I know death – it is recognizable in every form. I am grieving and I am watching grief. I am the first to identify her pain as she bleeds. I am the first to look at him and really see the anger lying beneath. I spent a year racing home after my night shift because I didn’t know if I would come home to him drowning in a pool of his vomit. In that same breath I dreaded my entrance in case he was conscious. I feel death before it reaches me. I anticipate loss in every new thing. I feel as though every unassigned soul falls to me. I feel lost, hopeless and helpless like I am grieving something integral to me. My life, my goals, my dreams. All dead. All buried.
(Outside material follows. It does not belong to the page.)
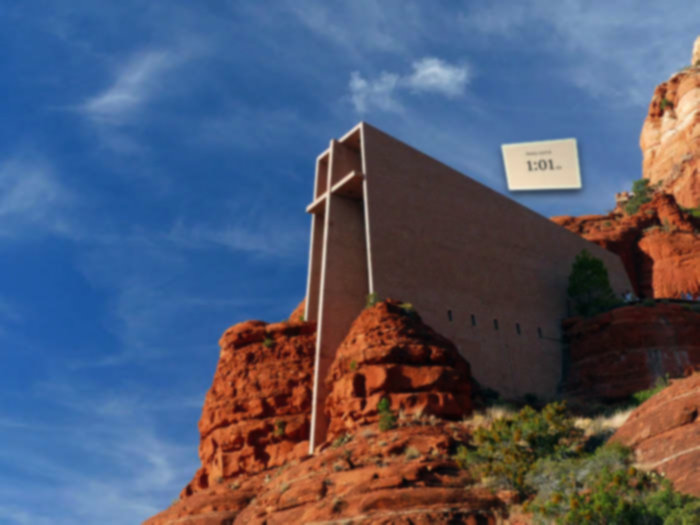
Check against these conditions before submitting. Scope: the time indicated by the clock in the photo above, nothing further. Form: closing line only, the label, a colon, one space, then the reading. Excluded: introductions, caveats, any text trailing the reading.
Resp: 1:01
I don’t know if I want it anymore. The science, the improving life. The running from the inevitable. I think treating death like something to avoid, something inherently less – is flawed. I have never run from it personally, but now I see. It is a fate we all avoid. A tragedy we refuse to face. It garners hate because it births pain, and we would rather allow that to fester. Than deal with loss and change.
But death is merely life. It is a cycle forever bound together. Life is born of loss. Why would I commit myself to preventing what should naturally be? Death has no malice, no intention. It does not follow me. It simply is, has been, and always will be the natural order of things.